Mentor Cake

Law students are encouraged to sign up for the mentoring program at the beginning of the year.  Our school connects students with local alumni.  This is how I met Alison, the nicest mentor one could hope for.  She has shared fantastic study tips, her stellar outlines, and a very positive perspective.  What could a first year student offer in exchange?  A baking lesson. Alison informed me that she has made some disaster cakes in the past.  She said that her past cakes came out “tough.”  I am not quite sure what this means, but cakes that share adjectives with tires simply won’t do.  And so Alison and I destroyed the kitchen together and made this cake, plus some snickerdoodle muffins (see “Special Visitor Muffins” for the recipe).   All in all, we used over seven cups of sugar, more than half a bag of flour, and an entire package of butter.    She attempted to sabotage this cake by only bringing one-fourth of the chocolate necessary for the recipe.  However, I happened to have plenty of chocolate on hand, and our baking efforts were saved.   I had a generous slice of cake for lunch; it’s worthwhile brain food, and my exams are halfway complete.

–Little Ms. Muffin

Chocolate Cream Cheese Cake

2 cups plus a scant ¼ cups flour
1 tsp baking powder
1 tsp baking soda
1 tsp salt
6 oz of cream cheese, at room temperature
1 ½ sticks butter, at room temperature
1 tsp vanilla
6 cups confectioners’ sugar
1/3 cup plus 1 ¼ cups milk
4 oz unsweetened chocolate, melted and cooled
3 large eggs

1)  Preheat the oven to 350 degrees.  Grease and flour parchment paper to fit the inside of two round 9-inch cake pans.

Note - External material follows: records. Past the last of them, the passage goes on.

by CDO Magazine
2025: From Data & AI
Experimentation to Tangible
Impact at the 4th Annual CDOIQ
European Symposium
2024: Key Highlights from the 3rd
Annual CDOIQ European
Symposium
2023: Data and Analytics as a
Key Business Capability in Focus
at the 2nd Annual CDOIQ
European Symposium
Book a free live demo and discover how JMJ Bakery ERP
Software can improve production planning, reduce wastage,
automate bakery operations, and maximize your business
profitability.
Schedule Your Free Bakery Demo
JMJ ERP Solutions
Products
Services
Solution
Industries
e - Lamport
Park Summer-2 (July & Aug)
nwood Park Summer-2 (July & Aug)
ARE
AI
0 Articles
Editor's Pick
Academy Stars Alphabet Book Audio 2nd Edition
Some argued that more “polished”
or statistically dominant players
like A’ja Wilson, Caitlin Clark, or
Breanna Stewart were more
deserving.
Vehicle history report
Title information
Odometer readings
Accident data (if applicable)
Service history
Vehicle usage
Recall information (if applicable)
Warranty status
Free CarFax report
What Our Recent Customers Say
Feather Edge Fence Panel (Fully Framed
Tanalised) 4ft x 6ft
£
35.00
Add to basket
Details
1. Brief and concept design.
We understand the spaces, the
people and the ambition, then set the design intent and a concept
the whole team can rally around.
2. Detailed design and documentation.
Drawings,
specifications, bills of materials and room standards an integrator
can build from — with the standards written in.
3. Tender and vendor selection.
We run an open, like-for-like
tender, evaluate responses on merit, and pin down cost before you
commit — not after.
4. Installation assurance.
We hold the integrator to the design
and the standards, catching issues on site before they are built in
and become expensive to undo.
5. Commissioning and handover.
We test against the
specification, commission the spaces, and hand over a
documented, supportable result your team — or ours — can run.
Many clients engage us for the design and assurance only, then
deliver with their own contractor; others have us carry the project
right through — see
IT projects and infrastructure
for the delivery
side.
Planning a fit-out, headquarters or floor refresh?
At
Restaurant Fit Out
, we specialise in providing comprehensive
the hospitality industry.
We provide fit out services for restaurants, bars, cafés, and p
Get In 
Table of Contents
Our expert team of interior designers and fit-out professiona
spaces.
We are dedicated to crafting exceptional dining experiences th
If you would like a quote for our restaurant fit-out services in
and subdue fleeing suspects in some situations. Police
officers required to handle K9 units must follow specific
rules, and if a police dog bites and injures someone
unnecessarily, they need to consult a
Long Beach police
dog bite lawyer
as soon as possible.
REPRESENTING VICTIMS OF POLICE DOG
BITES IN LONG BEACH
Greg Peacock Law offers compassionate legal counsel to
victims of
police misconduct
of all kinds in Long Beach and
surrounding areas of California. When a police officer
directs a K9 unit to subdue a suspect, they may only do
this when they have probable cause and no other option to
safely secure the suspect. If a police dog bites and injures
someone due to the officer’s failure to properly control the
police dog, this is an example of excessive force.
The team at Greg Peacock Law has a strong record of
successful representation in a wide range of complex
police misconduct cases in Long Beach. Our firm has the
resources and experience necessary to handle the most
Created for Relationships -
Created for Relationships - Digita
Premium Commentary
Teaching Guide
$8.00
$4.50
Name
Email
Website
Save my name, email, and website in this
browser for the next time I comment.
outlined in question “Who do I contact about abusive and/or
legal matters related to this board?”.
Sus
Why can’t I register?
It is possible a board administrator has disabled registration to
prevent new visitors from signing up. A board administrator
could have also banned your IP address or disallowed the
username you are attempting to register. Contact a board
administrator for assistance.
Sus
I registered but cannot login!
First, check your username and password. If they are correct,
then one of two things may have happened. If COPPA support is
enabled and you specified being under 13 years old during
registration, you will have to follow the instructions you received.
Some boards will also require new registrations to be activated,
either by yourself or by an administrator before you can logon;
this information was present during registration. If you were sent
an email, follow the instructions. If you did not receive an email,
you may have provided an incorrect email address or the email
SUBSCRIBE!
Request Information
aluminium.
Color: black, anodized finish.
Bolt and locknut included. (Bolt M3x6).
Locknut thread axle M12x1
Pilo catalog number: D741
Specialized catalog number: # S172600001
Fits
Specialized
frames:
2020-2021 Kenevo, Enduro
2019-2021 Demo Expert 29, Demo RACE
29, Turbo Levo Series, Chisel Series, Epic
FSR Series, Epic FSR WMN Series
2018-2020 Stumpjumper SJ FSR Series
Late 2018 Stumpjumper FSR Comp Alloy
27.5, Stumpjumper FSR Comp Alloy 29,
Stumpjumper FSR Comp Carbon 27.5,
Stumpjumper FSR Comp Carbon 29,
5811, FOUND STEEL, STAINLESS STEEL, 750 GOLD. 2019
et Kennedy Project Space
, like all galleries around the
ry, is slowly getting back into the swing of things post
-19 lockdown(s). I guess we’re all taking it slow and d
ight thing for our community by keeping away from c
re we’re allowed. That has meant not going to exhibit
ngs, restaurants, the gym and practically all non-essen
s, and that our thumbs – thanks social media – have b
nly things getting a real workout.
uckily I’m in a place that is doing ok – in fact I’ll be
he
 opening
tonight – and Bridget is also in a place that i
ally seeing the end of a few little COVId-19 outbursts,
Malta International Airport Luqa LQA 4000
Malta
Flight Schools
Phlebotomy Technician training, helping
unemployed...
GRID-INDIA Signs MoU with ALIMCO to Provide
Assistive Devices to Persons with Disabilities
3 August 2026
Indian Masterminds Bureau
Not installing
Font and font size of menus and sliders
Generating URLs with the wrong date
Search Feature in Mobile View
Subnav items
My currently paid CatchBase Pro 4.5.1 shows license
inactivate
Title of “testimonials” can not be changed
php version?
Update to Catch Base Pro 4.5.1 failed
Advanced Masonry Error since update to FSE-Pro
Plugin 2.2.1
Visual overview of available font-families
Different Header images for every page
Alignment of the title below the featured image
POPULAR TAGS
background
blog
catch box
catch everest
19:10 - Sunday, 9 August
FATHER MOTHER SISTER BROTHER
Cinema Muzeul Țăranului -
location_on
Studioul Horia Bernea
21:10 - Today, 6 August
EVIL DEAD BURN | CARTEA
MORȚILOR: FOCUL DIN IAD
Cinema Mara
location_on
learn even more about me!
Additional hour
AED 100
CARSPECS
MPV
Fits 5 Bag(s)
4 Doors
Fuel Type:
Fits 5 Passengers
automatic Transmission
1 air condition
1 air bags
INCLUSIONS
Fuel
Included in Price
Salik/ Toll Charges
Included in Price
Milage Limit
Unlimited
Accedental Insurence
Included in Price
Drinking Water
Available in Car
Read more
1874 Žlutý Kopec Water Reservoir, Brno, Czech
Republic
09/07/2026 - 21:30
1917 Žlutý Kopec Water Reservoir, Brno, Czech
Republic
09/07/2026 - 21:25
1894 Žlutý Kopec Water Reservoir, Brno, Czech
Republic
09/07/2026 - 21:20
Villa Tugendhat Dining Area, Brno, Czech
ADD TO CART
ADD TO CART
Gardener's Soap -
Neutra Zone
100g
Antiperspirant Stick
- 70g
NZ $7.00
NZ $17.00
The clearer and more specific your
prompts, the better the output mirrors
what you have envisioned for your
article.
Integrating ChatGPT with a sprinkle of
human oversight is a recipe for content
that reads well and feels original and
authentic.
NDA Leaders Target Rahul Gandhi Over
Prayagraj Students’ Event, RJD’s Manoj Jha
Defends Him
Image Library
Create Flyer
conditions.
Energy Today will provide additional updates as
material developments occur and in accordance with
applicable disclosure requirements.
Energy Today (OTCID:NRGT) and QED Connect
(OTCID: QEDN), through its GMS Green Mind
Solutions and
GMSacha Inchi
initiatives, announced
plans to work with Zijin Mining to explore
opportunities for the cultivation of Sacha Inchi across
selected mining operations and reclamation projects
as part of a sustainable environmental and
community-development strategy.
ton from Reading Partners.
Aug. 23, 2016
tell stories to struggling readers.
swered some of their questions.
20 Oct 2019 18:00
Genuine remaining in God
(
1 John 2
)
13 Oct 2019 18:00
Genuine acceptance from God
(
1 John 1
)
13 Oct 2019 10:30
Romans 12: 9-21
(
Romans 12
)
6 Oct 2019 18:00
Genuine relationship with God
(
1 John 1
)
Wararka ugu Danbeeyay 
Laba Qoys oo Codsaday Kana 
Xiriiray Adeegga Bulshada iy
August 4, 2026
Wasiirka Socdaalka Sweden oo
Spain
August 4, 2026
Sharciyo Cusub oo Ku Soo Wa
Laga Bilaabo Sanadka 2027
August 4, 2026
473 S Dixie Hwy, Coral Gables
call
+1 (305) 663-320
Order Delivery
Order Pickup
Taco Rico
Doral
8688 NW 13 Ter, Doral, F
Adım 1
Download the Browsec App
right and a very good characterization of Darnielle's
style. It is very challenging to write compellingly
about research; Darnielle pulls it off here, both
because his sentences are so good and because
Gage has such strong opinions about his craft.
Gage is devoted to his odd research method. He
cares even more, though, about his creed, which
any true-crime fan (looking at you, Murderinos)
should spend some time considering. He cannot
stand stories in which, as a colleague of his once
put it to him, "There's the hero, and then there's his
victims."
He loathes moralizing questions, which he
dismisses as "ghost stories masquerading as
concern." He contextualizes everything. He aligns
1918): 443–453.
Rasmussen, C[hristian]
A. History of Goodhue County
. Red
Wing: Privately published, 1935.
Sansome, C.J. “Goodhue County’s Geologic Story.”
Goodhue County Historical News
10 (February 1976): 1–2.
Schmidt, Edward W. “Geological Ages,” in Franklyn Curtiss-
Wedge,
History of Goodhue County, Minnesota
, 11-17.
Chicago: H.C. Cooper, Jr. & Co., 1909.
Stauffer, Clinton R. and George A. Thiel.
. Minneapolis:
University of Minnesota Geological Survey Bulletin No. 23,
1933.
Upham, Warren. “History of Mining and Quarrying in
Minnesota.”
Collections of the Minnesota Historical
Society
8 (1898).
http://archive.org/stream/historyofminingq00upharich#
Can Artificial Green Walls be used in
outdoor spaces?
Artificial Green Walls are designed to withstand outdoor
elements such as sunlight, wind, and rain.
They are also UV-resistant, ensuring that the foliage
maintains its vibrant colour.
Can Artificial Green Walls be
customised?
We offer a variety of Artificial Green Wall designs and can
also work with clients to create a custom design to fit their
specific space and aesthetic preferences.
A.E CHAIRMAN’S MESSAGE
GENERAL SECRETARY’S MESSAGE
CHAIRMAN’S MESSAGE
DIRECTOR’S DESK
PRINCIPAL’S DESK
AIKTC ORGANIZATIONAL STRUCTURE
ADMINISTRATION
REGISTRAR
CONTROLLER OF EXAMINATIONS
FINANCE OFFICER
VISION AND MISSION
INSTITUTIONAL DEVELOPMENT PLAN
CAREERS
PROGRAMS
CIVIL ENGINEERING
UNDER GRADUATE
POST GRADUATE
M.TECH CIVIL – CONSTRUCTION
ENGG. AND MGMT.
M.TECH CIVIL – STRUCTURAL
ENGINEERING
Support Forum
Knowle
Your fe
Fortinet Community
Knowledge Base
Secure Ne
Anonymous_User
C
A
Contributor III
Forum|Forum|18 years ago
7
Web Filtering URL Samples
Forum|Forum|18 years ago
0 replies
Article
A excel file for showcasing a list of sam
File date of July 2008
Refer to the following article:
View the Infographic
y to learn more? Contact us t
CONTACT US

2)  Mix the flour, baking powder, baking soda, and salt together with a whisk in a large bowl.

3)  In a separate bowl, cream the cream cheese, one stick of butter, and vanilla with a hand mixer, until light and fluffy.  Add the confections’ sugar and 1/3 cup milk, alternating, until it is gone (beginning and ending with the sugar).  Then beat in the melted chocolate.  Scrape the sides of the bowl with a rubber spatula and mix once more.

4)  Separate 2 ½ cups of the above mixture and put it in a sealable container.  Store it in the refrigerator—voila your frosting!

5)  Beat in half a stick of butter to the mixture.  Add the eggs, beating between each addition. Slowly incorporate the flour mixture into the chocolate mixture, alternating with 1 ¼ cups milk, beginning and ending with the flour.

6)  Pour the batter into the prepared cake pans and bake 35 minutes.  Allow the cakes to thoroughly cool before removing from the pans and frosting.

*Recipe adapted from Cooking Jewish: 532 Great Recipes from the Rabinowitz Family


2 Responses to “Mentor Cake”

  1. Mommy Says:

    Sugar as “brain food”– ok, why not?

  2. Alison Says:

    You are too sweet! Thanks again for the wonderful cake baking experience. Sorry about the destruction of your kitchen :) Good luck with the rest of your exams! Happy Holidays!